De tweede keer was in 2005:
Toen we voor de deur stonden hoorden we dat er binnen ruzie werd gemaakt. Een man deed open en fronste de wenkbrauwen maar mede doordat de Draad hier vorig jaar op hun verzoek was geweest, mochten we naar binnen. De man was vorig jaar bedrijfsleider maar was inmiddels eigenaar van de zaak geworden. Hij was spullen aan het klaarzetten op de bar en zat ondertussen met een vrouw in het Portugees te bakkeleien. Hij vond dat ze te veel rookte en deed moeilijk over geld voor sigaretten. Een van de andere vrouwen was de gang aan het dweilen. Er liepen verschillende vrouwen in badjas rond en we hadden de indruk dat de Braziliaanse vrouwen er woonden. (…) Aan de muur hing reclame voor de Viagracocktail. We dachten dat het alleen een grappige naam was maar nee, er ging inderdaad Viagra in de drankjes zodat de mannen er zin in kregen en langer bleven. Op de kassa lagen 11 papiertjes met namen en naast de kassa stonden acht kookwekkers. (…)
In 2011 gingen medewerkers van De Rode Draad er weer langs. Dit keer konden ze gewoon zonder tussenkomst van de eigenaar met de vrouwen praten. De vrouwen vertelden dat de verdiensten er beroerd waren: 200 euro per week. Tevens was het vrouwen van De Rode Draad opgevallen dat het interieur nog steeds ‘zoooo jaren tachtig‘ was.
In 2017 was ik in Den Helder en bekeek de Afphrodite van buiten. Het had nu een andere naam – Rose Garden- en waarschijnlijk ook een andere eigenaar. Het bedrijf leek een flinke opknapbeurt te hebben gekregen.
Den Helder kende nog drie andere seksbedrijven. In de Koningsstraat zat een onvergunde massagesalon en club Promises aan de Binnenhaven moest sluiten omdat er illegalen werkten. [VI]NH 12-4-2013 In 2005 vroeg De Rode Draad informatie over de Moulin Rouge dat er zo vervallen en vies uitzag dat we dachten dat het dicht was. Maar de zaak draaide nog.
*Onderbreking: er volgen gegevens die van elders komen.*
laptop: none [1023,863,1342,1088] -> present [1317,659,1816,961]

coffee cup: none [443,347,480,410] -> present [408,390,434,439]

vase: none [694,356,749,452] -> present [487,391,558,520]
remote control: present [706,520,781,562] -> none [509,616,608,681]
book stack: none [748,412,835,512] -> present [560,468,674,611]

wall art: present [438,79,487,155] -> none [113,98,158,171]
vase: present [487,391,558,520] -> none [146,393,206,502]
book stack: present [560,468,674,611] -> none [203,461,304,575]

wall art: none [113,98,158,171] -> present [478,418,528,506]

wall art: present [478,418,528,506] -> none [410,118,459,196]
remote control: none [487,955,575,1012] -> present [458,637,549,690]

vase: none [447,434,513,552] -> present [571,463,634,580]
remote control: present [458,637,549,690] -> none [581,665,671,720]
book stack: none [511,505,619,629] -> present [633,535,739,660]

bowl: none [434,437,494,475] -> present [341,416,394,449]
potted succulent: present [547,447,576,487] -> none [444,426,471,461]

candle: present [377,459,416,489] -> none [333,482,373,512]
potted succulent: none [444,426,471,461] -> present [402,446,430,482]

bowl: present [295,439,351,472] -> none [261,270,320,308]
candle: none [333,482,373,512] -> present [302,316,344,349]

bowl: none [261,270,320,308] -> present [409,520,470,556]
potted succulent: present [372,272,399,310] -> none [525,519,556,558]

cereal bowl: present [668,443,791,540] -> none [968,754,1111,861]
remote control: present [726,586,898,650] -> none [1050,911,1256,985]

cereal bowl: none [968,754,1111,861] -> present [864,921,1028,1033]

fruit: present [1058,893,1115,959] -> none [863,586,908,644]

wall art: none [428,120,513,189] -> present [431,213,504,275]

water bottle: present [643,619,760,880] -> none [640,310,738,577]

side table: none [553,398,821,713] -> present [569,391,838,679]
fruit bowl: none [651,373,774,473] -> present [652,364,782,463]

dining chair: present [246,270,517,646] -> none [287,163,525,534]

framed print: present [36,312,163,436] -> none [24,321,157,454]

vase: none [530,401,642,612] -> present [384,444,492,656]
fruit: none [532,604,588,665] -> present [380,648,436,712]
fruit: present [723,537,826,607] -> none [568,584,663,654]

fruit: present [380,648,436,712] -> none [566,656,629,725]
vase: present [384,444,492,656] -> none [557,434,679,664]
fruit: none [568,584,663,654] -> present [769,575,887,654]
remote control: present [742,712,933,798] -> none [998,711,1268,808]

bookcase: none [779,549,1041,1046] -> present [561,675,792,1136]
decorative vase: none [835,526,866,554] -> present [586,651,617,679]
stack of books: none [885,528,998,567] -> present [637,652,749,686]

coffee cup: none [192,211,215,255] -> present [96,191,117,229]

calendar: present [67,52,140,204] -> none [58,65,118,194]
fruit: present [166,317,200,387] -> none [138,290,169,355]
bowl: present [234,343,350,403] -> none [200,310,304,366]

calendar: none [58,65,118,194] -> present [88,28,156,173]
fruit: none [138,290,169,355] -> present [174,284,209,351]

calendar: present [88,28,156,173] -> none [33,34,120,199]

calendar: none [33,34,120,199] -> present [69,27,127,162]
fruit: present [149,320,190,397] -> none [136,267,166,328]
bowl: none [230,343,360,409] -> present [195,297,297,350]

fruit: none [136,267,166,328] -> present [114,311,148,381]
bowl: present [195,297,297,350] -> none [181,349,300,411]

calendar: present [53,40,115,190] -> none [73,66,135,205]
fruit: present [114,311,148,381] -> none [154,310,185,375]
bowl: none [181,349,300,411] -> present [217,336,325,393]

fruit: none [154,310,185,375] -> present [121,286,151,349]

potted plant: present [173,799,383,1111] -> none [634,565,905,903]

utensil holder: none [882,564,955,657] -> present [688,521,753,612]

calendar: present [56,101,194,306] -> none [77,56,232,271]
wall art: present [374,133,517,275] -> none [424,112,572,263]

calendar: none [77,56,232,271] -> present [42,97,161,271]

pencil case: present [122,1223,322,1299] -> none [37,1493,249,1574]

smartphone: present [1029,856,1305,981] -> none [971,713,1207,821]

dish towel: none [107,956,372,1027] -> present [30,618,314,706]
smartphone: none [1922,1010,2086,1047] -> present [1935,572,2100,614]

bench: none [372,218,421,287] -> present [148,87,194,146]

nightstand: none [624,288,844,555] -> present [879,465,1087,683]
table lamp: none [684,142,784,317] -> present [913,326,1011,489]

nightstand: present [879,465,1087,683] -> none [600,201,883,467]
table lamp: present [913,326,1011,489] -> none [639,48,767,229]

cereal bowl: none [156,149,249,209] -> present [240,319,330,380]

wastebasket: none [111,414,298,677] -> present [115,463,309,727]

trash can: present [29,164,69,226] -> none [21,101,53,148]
De Moulin Rouge, voorheen de JJ en Exotika, ging meestal pas na tien ’s avonds open en zag er armoedig uit. In 2006 gaan medewerkers van De Rode Draad er naar binnen:
De man aan de deur zegt dat we gerust naar binnen mogen ook al zijn er klanten in de bar. Ondanks het feit dat de zaak net weer open is en een opknapbeurt heeft gehad na het overlijden van de vorige eigenaar is, het weer een zaak met de clichématige rode vloerbedekking. In de bar schalt de muziek en de vrouwen praten met mannen.. Eén vrouw aan de bar staat alleen en met haar kunnen we even praten. Helaas zitten er twee mannen naast die zich ook met het gesprek gaan bemoeien waardoor we het kort moeten houden. De vrouwen hebben verschillende nationaliteiten.
Wel had de gemeente bepaald dat het opgeknapt moest worden anders zou de gemeente het pand overnemen. In 2017 bleek het pand in de Weststraat te koop te staan.
Ach ja, de Weststraat. ‘Wie nooit vlak aan zee gewoond heeft, weet eigenlijk niet wat of waaien is. zo schreef François Haverschmidt. beter bekend als Piet Paaltjens, die korte tijd in de Nieuwe Kerk in de Weststraat predikant was geweest.